Activity 1: In the project log about shrinking MuPDF, how much did the test program's size drop when all the fonts were removed?
Activity 2: Pick up the project log about shrinking MuPDF right after its last sentence and keep writing.

Passage for review:

################

Last project log I discussed trying to reduce MuPDF to a size that could fit on memory reasonable for a micro-controller. Thankfully, the library's maintainers designed it so including or removing certain modules is as simple as changing a single configuration file. With the help of the maintainers, and their excellent documentation, I quickly realized that the size of the library is not due to the code itself but an artifact of the fonts included.
Removing all the fonts dropped a test program (desktop, not embedded) from 40MB to 5MB with no other optimizations. Now, an e-reader with no fonts is not very useful. So I looked for small font families and slammed into a old problem. As of writing this, Unicode contains 149,878 characters. However, only 65,535 characters can be in a True Type font file. As a result, no single font family can represent all Unicode text an e-reader might encounter from an arbitrary book file.

################

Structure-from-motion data
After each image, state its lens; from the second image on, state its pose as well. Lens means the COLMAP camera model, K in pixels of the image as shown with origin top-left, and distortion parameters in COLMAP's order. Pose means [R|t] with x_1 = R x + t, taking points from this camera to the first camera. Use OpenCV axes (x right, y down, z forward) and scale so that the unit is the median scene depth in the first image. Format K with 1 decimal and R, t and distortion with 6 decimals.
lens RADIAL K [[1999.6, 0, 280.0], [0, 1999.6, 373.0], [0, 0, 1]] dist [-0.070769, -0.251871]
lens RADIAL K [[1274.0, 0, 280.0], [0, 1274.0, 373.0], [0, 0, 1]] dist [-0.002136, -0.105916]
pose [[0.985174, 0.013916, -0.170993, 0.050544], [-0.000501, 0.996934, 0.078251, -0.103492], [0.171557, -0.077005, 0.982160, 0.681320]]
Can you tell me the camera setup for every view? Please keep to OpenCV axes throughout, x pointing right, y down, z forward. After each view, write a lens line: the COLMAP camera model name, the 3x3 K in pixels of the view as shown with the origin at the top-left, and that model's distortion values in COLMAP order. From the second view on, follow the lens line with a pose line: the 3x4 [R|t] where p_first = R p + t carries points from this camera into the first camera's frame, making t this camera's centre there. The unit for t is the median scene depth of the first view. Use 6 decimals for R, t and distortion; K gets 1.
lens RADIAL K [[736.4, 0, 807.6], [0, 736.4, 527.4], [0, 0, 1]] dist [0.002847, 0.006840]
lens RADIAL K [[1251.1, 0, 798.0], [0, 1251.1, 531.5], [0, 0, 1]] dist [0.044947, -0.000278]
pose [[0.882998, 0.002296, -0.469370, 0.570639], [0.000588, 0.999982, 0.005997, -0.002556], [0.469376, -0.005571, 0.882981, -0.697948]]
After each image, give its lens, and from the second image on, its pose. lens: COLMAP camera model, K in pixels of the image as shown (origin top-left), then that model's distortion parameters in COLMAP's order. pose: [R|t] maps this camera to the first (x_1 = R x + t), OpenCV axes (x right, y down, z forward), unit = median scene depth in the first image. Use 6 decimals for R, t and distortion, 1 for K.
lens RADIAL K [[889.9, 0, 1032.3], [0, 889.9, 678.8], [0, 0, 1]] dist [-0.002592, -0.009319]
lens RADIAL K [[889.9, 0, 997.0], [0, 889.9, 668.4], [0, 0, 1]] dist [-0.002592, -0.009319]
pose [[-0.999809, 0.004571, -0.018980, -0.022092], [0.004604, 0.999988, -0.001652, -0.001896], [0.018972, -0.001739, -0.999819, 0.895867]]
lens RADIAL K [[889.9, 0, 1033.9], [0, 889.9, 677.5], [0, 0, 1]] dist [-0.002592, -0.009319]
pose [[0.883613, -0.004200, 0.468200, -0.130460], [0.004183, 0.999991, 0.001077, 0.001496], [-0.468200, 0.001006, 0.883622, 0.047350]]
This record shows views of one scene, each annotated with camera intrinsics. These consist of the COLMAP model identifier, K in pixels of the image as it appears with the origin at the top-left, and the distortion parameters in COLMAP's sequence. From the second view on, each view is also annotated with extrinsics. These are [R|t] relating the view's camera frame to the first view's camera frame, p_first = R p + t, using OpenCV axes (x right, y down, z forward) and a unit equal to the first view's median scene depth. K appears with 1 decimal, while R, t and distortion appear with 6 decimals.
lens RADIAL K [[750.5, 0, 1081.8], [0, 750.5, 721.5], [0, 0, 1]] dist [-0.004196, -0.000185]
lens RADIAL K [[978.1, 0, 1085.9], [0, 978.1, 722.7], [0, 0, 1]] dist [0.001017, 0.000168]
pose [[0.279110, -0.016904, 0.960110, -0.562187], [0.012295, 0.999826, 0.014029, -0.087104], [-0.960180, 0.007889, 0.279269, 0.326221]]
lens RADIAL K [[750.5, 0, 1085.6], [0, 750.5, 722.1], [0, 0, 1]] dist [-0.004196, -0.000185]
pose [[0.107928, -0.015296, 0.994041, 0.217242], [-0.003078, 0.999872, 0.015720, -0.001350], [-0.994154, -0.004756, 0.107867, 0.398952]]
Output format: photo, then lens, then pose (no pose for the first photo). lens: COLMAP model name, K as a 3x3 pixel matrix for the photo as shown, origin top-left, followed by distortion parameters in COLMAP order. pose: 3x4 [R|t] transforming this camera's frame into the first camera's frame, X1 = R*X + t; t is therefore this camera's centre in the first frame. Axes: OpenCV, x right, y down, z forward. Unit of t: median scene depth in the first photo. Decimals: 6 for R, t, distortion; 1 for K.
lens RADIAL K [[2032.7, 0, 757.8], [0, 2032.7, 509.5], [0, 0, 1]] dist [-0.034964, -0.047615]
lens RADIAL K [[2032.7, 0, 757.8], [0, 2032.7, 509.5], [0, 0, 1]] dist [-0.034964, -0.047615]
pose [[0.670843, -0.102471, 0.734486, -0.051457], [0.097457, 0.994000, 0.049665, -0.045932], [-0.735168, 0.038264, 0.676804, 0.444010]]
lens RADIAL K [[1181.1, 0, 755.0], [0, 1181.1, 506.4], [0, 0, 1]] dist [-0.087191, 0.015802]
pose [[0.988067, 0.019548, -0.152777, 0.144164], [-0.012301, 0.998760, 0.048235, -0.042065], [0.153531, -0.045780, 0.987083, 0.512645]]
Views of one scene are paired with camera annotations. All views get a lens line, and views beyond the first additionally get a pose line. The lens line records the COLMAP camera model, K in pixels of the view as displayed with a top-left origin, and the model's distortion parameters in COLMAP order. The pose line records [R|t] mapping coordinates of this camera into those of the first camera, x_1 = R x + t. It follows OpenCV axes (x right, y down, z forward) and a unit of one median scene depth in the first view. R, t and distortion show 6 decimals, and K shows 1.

################

Written reply 1: It dropped from 40MB to 5MB.

Written reply 2:
There are attempts to make a uniform typeface for all writing systems like Google Noto or GNU Unifont. But, for example, all the GNU Unifont OpenType fonts are ~12MB and the Google Noto fonts are ~10MB. Even ambitious projects like Joey Castillo's Babel use 2MB to represent Unicode's basic multilingual plane (65,520/149,878 characters as of version 15). EPDiy, an ESP32-based e-Reader project, requires editing the source to add or change fonts. Other generic micro-controller font libraries, like OpenFontRender for the Arduino ecosystem, MCUFont, or mcu-renderer require preprocessing the fonts on the host machine before programming the target device--almost always reducing the subset of characters that can be rendered.
Simply put, fonts take a lot of storage. A micro-controller certainly can represent all the Unicode characters, but, given the low resource environment, it makes the most sense to limit the characters that can be rendered.
I started down this path to decide if I should continue this project with a embedded Linux system or with a micro-controller system. Given the project's goal: democratizing e-books, supporting as many characters sets as possible is a priority. Thus embedded Linux is the better path to follow.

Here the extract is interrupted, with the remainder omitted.